Top of Data for processing
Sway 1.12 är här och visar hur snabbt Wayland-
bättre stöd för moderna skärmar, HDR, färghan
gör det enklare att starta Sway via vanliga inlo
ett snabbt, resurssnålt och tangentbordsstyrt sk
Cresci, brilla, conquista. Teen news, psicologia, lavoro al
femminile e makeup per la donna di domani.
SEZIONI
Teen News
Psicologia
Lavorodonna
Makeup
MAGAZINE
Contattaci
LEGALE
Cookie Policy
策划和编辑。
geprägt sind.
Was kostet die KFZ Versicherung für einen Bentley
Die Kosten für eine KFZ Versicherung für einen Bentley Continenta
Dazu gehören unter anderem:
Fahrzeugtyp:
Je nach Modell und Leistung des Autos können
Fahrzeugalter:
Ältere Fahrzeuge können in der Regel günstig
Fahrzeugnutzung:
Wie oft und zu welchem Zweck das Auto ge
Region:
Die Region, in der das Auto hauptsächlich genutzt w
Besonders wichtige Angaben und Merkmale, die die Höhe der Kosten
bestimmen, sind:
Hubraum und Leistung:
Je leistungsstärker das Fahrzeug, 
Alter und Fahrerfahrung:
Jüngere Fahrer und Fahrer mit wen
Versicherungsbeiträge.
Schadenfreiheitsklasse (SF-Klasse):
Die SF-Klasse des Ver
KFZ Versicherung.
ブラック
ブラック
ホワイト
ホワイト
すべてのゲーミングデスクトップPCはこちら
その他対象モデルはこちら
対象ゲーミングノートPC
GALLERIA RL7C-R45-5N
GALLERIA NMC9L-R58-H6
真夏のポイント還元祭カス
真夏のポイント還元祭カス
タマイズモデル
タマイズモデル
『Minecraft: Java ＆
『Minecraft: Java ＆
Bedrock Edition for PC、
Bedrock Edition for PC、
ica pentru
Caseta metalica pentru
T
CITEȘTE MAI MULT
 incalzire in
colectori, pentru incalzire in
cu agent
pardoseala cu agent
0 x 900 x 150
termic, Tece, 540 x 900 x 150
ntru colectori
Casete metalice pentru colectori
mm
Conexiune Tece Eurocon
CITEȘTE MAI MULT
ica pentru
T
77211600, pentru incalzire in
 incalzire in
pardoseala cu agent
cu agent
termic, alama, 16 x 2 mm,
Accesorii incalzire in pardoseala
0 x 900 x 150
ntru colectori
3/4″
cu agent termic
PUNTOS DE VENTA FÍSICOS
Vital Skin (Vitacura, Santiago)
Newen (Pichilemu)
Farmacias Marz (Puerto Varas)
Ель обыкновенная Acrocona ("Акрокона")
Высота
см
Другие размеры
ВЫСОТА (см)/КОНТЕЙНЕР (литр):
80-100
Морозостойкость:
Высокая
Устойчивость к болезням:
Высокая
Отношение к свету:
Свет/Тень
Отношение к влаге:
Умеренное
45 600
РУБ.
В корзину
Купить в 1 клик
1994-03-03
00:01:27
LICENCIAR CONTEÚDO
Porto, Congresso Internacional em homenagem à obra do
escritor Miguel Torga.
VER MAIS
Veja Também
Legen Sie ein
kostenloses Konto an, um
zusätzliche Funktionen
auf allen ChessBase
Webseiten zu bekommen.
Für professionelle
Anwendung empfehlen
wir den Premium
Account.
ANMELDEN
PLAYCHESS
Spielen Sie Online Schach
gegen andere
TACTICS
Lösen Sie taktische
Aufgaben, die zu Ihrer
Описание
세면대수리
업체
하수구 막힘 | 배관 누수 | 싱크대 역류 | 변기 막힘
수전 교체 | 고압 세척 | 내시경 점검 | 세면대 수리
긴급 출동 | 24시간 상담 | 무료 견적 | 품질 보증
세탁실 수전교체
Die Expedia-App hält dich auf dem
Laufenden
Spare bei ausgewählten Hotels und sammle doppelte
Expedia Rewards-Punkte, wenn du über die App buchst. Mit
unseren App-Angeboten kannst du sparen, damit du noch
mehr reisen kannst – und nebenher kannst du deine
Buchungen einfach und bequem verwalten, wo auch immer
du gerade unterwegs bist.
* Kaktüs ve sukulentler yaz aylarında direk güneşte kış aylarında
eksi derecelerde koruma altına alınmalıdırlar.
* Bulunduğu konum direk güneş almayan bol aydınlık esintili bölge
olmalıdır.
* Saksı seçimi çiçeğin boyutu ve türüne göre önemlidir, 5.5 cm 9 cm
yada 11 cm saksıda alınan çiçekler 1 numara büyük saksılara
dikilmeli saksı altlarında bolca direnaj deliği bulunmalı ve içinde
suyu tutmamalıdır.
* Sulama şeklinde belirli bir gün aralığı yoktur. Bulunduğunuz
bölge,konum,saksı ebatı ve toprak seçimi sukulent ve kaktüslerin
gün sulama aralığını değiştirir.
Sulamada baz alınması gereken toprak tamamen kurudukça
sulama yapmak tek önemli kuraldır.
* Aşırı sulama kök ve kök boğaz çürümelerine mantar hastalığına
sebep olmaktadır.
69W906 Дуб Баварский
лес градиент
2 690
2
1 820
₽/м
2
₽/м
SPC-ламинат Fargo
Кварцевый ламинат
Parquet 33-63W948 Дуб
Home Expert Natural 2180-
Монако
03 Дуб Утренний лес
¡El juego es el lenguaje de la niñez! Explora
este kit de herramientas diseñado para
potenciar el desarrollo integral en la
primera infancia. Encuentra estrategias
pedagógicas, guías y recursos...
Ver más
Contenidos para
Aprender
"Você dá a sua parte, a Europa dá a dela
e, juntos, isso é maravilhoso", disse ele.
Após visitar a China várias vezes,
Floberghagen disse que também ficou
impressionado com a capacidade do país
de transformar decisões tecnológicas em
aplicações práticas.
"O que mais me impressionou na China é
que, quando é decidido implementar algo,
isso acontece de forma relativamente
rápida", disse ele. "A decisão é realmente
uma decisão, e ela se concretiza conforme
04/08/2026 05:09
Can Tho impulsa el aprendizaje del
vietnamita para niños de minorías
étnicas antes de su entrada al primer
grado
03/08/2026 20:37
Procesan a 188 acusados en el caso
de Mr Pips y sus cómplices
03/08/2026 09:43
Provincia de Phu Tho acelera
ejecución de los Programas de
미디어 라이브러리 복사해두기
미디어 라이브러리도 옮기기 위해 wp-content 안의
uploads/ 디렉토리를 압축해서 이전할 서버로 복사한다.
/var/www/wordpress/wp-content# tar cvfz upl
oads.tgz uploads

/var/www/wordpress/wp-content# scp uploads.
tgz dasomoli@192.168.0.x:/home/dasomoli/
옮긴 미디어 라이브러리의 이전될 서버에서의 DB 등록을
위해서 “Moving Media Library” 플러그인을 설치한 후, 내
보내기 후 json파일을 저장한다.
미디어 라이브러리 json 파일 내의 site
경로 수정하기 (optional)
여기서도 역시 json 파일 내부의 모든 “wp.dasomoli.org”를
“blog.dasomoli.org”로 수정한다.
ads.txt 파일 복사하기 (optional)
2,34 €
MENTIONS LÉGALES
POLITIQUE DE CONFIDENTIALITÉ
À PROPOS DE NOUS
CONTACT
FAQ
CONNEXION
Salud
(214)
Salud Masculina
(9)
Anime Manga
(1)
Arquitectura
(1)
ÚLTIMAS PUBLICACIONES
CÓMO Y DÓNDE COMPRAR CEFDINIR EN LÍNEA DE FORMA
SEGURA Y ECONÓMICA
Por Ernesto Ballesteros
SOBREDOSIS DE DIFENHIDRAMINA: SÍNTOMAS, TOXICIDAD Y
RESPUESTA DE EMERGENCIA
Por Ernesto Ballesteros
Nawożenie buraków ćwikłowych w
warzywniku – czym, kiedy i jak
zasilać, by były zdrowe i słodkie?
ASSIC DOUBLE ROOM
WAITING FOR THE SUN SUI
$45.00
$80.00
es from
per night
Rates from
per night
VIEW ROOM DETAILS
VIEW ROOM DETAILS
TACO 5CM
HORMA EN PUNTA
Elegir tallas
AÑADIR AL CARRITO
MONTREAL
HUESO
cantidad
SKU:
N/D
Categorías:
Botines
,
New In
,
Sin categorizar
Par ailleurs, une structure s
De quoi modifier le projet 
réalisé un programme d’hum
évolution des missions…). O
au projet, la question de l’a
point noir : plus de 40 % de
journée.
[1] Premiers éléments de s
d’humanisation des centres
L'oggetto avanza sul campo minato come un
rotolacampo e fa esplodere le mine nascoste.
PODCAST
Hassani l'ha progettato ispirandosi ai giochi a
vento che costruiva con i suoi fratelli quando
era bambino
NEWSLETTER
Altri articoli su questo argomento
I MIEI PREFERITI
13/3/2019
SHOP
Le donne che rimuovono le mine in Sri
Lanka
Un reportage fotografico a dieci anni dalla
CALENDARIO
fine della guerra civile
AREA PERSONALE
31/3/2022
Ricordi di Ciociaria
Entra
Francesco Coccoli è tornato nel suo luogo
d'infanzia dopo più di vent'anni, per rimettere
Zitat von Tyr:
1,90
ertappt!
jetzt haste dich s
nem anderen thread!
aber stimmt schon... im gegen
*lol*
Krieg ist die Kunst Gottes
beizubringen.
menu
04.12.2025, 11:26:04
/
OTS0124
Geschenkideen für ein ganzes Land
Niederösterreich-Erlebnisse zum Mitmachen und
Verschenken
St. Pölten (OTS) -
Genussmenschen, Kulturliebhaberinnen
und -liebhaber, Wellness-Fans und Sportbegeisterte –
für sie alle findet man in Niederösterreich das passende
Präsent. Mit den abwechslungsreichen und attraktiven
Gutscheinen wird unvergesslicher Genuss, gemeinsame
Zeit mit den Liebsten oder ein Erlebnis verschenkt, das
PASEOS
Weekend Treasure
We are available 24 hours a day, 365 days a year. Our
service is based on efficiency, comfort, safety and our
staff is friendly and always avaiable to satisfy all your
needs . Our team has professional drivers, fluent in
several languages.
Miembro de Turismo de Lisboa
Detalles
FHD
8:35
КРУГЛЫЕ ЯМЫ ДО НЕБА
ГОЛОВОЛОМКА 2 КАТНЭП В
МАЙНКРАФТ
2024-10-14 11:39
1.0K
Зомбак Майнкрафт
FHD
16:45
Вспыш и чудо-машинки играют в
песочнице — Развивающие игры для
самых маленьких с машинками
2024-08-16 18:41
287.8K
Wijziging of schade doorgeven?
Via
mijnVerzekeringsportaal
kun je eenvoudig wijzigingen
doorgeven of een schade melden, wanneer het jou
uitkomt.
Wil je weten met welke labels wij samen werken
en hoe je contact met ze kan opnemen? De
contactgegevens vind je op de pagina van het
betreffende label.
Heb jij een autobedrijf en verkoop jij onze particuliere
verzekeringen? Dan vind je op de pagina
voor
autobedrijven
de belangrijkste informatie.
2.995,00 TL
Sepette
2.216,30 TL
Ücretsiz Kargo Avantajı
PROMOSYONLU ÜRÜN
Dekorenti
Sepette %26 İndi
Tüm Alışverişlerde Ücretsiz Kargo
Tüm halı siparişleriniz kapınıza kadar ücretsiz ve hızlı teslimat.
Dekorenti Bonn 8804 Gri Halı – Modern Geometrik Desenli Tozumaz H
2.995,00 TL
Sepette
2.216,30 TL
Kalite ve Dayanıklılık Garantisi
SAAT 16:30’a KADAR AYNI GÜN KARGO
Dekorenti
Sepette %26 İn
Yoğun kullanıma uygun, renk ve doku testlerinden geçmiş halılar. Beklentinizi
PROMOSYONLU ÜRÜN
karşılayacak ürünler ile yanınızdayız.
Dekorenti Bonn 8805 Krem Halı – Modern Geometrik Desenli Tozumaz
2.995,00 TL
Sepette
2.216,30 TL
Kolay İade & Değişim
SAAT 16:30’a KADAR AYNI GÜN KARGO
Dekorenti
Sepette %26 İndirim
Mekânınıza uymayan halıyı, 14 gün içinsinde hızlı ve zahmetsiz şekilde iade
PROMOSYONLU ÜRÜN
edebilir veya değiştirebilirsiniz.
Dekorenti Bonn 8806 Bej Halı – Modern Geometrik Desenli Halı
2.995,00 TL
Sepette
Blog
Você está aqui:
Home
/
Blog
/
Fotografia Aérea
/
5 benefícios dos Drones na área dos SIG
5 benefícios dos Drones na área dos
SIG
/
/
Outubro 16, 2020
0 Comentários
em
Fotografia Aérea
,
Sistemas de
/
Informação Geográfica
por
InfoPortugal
Bottom of Data for processing
→ **Task**: Report how many lines of the records hold the word "dasomoli", and supply no other text.

→ **Written solution**: 3